Se o País não endereçar essas medidas, o que acontece?

A dívida vai continuar crescendo. Vamos terminar o atual governo com a dívida, pelo critério brasileiro, na casa de uns 81% do PIB, 82% do PIB. Pelo critério do Fundo Monetário Internacional, está acima de 90% do PIB. Vamos pegar o mais baixo, vamos dizer que seja 80% do PIB ou ao redor disso, e vamos trabalhar com um juro real menor do que temos hoje. Hoje, o juro real que a gente vê no Brasil de longo prazo é de 7% ao ano. Vamos trabalhar com 5%. Bom, 5% de juro sobre uma dívida de 80%, você adiciona quatro pontos percentuais de juro à dívida todo ano.

É muita coisa…

Mas você cresce também. Vamos ser otimistas. Eu não acho que o Brasil consiga crescer 3% de forma sustentável. Mas vamos dar de barato que sim. Bom, se eu consigo crescer 3% ao ano, sobre uma dívida de 80%, eu estou comendo 2,4% do PIB ao ano de dívida pelo fator de crescimento. Então, o juro acrescenta 4, e o crescimento tira 2,4. A resultante disso é uma dívida que cresce um pouquinho mais de 1,5% do PIB todo ano.

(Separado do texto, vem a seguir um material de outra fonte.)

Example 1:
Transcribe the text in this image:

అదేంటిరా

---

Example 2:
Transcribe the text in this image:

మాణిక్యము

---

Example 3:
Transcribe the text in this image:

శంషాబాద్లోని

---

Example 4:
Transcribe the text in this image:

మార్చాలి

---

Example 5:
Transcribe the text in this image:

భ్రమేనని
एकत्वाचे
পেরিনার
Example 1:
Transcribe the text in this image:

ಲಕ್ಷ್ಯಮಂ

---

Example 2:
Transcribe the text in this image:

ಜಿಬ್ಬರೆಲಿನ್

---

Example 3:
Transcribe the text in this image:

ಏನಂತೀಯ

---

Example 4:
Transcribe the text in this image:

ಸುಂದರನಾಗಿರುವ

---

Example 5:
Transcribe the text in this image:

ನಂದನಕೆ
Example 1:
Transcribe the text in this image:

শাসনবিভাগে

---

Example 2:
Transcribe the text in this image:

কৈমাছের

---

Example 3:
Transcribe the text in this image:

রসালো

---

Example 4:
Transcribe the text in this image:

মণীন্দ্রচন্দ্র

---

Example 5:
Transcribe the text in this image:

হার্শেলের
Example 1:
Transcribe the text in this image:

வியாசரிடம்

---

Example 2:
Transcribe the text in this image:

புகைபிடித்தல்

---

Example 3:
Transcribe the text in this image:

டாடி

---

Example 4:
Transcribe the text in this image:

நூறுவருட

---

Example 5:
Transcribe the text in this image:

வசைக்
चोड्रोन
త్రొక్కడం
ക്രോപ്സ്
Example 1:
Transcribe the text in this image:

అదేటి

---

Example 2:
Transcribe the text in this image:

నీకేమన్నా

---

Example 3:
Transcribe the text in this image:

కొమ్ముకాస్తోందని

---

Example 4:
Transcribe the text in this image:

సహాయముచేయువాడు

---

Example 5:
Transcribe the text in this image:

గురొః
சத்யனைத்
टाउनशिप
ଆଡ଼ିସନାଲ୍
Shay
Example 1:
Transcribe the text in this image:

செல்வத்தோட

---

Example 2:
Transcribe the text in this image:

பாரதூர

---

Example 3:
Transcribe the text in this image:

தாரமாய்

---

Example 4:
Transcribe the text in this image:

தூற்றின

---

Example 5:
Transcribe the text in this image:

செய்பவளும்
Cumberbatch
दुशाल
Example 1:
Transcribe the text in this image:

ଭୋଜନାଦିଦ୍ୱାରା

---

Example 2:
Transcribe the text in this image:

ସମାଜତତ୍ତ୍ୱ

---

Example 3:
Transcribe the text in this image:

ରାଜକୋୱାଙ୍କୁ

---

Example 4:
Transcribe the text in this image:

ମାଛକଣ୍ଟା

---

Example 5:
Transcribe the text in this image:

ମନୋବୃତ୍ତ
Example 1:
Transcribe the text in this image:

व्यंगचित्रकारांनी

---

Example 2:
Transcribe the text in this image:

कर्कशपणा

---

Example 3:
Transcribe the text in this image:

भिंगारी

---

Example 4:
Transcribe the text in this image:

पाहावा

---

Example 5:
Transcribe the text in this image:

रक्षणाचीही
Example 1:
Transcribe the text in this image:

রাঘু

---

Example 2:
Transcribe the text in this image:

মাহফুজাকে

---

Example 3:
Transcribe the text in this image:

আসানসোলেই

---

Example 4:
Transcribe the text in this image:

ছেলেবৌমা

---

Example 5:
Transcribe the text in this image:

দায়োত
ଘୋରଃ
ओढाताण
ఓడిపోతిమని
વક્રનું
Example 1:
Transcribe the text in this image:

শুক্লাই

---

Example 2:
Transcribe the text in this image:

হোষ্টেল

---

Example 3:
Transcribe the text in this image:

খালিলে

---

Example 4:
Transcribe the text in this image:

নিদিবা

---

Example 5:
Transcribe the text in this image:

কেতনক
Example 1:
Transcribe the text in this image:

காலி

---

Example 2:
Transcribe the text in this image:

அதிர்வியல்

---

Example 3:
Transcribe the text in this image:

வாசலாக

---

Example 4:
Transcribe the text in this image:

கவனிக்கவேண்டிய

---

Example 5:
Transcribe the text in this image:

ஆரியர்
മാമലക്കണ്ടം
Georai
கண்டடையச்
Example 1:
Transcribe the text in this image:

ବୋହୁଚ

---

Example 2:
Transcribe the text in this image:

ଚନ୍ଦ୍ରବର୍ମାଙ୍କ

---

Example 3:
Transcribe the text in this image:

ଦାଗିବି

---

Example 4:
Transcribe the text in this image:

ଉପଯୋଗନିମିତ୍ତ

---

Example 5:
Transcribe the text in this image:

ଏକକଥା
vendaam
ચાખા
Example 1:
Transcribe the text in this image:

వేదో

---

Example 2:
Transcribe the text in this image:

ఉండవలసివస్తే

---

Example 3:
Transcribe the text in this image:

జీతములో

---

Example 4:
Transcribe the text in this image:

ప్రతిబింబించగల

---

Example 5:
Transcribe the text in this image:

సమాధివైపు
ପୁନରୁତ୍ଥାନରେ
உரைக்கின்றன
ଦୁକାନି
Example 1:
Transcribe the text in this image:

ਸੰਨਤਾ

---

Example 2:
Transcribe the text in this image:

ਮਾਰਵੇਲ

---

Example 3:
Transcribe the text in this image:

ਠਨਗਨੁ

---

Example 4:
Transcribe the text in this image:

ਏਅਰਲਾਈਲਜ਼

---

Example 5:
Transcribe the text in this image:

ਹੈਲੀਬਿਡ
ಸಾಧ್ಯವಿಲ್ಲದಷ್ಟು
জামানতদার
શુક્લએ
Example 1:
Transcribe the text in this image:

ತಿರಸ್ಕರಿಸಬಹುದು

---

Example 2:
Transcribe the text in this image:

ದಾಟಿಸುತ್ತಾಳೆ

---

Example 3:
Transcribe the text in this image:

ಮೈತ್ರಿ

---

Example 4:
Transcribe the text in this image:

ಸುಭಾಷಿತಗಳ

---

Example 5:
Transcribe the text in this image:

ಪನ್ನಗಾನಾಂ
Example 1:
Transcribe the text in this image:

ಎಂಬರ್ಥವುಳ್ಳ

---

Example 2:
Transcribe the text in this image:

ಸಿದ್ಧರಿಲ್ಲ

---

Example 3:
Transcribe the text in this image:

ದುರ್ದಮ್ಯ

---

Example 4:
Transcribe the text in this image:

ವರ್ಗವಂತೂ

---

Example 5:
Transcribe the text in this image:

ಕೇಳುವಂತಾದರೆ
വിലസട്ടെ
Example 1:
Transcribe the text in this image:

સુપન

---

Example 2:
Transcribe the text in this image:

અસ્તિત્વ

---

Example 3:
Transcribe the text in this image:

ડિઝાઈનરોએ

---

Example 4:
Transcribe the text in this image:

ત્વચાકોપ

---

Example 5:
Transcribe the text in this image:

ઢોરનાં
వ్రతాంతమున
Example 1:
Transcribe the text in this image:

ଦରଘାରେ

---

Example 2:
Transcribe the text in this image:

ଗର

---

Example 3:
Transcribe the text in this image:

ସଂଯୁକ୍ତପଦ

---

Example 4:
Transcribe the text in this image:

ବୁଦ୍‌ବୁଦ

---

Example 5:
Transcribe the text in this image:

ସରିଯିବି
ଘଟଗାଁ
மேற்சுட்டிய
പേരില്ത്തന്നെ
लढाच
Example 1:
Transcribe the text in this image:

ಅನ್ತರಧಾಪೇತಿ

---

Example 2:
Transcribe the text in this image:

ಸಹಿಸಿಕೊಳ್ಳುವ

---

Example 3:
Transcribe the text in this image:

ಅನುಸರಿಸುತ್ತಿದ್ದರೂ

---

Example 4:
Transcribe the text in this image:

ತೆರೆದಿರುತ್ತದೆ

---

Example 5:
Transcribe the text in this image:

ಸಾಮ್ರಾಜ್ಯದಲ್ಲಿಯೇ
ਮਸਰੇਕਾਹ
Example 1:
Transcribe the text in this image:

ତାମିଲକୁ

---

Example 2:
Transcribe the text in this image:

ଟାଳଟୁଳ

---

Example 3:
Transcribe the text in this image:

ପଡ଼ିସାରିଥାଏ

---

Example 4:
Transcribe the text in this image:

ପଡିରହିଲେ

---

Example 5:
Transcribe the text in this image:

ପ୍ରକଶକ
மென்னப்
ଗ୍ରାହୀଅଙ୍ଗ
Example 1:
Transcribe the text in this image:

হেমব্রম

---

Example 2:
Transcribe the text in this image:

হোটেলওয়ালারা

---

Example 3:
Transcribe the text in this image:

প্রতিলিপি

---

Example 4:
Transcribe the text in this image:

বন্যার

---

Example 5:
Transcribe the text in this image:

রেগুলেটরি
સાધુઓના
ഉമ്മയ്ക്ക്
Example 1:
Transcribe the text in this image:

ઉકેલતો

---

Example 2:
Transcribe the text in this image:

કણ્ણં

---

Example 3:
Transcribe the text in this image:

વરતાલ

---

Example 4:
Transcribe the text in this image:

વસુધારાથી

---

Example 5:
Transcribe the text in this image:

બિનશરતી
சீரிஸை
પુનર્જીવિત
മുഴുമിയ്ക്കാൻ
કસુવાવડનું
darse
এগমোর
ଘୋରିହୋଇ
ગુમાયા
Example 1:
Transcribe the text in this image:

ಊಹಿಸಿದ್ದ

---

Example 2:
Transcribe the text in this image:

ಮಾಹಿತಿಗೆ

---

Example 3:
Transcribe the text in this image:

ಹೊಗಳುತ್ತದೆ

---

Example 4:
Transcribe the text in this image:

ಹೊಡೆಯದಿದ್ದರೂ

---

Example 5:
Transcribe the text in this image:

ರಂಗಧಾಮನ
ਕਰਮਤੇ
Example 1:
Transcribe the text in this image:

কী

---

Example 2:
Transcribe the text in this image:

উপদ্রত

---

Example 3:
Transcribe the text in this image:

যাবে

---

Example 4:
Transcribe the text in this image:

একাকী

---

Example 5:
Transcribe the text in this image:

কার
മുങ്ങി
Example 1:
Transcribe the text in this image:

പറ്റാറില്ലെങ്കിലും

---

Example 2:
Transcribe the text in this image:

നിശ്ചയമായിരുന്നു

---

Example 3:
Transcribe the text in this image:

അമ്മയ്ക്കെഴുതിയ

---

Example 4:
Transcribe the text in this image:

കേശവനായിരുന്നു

Precisa fazer um resultado primário de 1,5% do PIB ou mais. Mais, se você quiser derrubar essa dívida. Vamos fechar este ano e o ano que vem com um déficit de 0,5% do PIB. Vou ser bonzinho, porque o estrutural é pior do que isso. Você precisa sair de menos 0,5% do PIB para mais 1,5% do PIB sob hipóteses extraordinariamente favoráveis. É fazer um ajuste fiscal, nesse cenário muito positivo, de dois pontos percentuais do PIB. Estamos falando de um ajuste de R$ 250 bilhões.

Não é trivial?

Não.

O País já precisou de um ajuste desse tamanho ou é uma coisa inédita?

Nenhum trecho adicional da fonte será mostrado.